SELECT * FROM products WHERE is_deleted = 0 AND status = 'ordered';Misses Index
SELECT * FROM products WHERE status = 'ordered' AND is_deleted = 0;
But as always it comes with a drawback. As I already mentioned, to use this index the query parameters need to be in the same order as the columns of the index. Writing queries in a bigger team has to be organized and other members of the team need to be aware of the knowledge of indexes as well. Make sure to share new knowledge to make you and your team even better.
A good place for this is a team code review, where each developer can share knowledge and point out bottlenecks that can be improved together.
Analyze Your Application Queries!
Most of the development projects focus on delivering features and afterward analyzing how to get the application faster. Of course, not every performance issue is related to the database, but often it already helps the application to gain more performance if the queries are analyzed.
This is why I came up with the following checklist for me:
- Enable MYSQL slog query logs, to see the queries which are really painful.
- Find reoccurring parameters within your queries belonging to the same table and bring them through a normal or combined index in the right order.
- Rewrite queries to match indexes and change the query of retrieving the data, if possible. (Team discussion)
- Remove unused or redundant indexes to save money and on top of it, the size of the database will be reduced. (see Did You Know)
- Do not add an index everywhere, as this can lead to new performance issues and also increases the size of the database. (see How Indexes effect Writing Operations)
- Share knowledge within your team to keep performance debugging to a minimum. Try to write performance optimized queries right away.
- Keep yourself up to date!
How to Analyze Queries For a Better Index Performance
MYSQL has a really nice function included that helps to get detailed information about your query and of course detailed pieces of information about the indexes that you might hit or miss.
As you probably know, I am talking about EXPLAIN. EXPLAIN also has aliases that do exactly the same. DESCRIBE or DESC.
The function is pretty handy because not only SELECT queries are working with indexes. You can use it to SELECT, DELETE, INSERT, REPLACE, and UPDATE statements as well.
It is also possible to just check the performance by tracking the execution time through variables in MYSQL.
How Indexes affect Writing Operations
As already mentioned, the usage of indexes also has its drawbacks.
An index can affect various types of operations such as ALTER TABLE, single and multiple INSERTS, UPDATE and even DELETE operations. This often happens if you are dealing with a highly frequented database that needs to handle a huge amount of read and write requests at the same time.
But why does it affect the writing operations? Because it has to update the index for the whole table and this is why it can make sense to disable the index generation if you know that there are a lot of write operations incoming during one process.
Another workaround is to disable the autocommit mode of InnoDB because it creates a log flush to disk for every insert.

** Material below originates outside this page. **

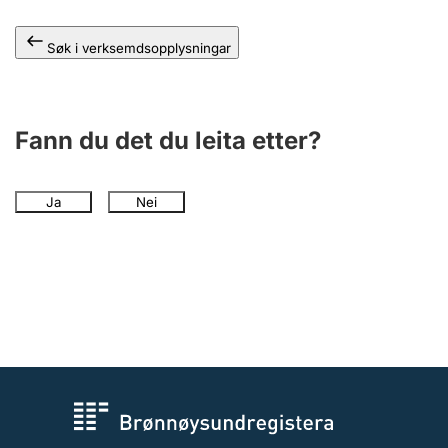
Søk i verksemdsopplysningar
Fann du det du leita etter?
Ja
Nei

Besides disabling autocommit, you can also do this for unique_checks and foreign_key_checks. The downside for the last two is the possibility of creating inconsistent data, so be aware of what you are about to do.
Did You Know?
That there are also hidden indexes that every developer unintentionally uses? The
PRIMARY KEY for a column, the
FOREIGN KEY to a related table entry and the
UNIQUE KEY to prevent duplicate values in a table field.
Indexing is one of the essential features of MySQL helping you to optimize query performance, but at the same time, it requires you to be analytical by checking upfront if you already have or even might need to change indexes.
I hope you enjoyed reading the article and could even get some useful information out of it.